## Records to process
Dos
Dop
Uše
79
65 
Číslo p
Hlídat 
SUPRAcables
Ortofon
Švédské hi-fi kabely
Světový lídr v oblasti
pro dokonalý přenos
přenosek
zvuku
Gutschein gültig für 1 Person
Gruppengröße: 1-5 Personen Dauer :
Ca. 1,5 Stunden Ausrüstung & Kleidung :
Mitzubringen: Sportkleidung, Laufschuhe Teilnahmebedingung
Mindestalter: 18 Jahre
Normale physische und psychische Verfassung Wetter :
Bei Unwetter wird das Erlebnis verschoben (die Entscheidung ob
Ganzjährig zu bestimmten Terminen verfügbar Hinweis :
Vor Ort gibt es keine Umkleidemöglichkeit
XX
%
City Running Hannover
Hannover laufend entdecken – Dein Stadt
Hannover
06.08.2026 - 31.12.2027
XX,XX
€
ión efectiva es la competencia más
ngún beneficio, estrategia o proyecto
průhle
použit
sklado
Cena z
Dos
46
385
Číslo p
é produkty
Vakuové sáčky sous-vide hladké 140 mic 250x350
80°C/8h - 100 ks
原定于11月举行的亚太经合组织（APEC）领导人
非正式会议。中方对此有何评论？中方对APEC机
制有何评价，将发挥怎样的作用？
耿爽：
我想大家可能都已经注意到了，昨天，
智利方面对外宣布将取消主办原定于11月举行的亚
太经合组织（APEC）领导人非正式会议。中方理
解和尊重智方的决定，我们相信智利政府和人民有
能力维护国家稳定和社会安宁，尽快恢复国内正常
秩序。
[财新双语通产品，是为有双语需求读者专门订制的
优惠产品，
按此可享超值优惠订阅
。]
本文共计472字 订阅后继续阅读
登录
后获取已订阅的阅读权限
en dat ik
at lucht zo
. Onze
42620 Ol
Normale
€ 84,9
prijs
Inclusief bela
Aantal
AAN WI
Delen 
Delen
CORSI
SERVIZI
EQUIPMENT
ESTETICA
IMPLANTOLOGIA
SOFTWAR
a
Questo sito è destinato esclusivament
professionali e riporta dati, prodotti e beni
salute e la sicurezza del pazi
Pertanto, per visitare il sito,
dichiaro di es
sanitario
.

## Job item
All the lines of the material above must be given again exactly.

## Your response
Dos
Dop
Uše
79
65 
Číslo p
Hlídat 
SUPRAcables
Ortofon
Švédské hi-fi kabely
Světový lídr v oblasti
pro dokonalý přenos
přenosek
zvuku
Gutschein gültig für 1 Person
Gruppengröße: 1-5 Personen Dauer :
Ca. 1,5 Stunden Ausrüstung & Kleidung :
Mitzubringen: Sportkleidung, Laufschuhe Teilnahmebedingung
Mindestalter: 18 Jahre
Normale physische und psychische Verfassung Wetter :
Bei Unwetter wird das Erlebnis verschoben (die Entscheidung ob
Ganzjährig zu bestimmten Terminen verfügbar Hinweis :
Vor Ort gibt es keine Umkleidemöglichkeit
XX
%
City Running Hannover
Hannover laufend entdecken – Dein Stadt
Hannover
06.08.2026 - 31.12.2027
XX,XX
€
ión efectiva es la competencia más
ngún beneficio, estrategia o proyecto
průhle
použit
sklado
Cena z
Dos
46
385
Číslo p
é produkty
Vakuové sáčky sous-vide hladké 140 mic 250x350
80°C/8h - 100 ks
原定于11月举行的亚太经合组织（APEC）领导人
非正式会议。中方对此有何评论？中方对APEC机
制有何评价，将发挥怎样的作用？
耿爽：
我想大家可能都已经注意到了，昨天，
智利方面对外宣布将取消主办原定于11月举行的亚
太经合组织（APEC）领导人非正式会议。中方理
解和尊重智方的决定，我们相信智利政府和人民有
能力维护国家稳定和社会安宁，尽快恢复国内正常
秩序。
[财新双语通产品，是为有双语需求读者专门订制的
优惠产品，
按此可享超值优惠订阅
。]
本文共计472字 订阅后继续阅读
登录
后获取已订阅的阅读权限
en dat ik
at lucht zo
. Onze
42620 Ol
Normale
€ 84,9
prijs
Inclusief bela
Aantal
AAN WI
Delen 
Delen
CORSI
SERVIZI
EQUIPMENT
ESTETICA
IMPLANTOLOGIA
SOFTWAR
a
Questo sito è destinato esclusivament
professionali e riporta dati, prodotti e beni
salute e la sicurezza del pazi
Pertanto, per visitare il sito,
dichiaro di es
sanitario
.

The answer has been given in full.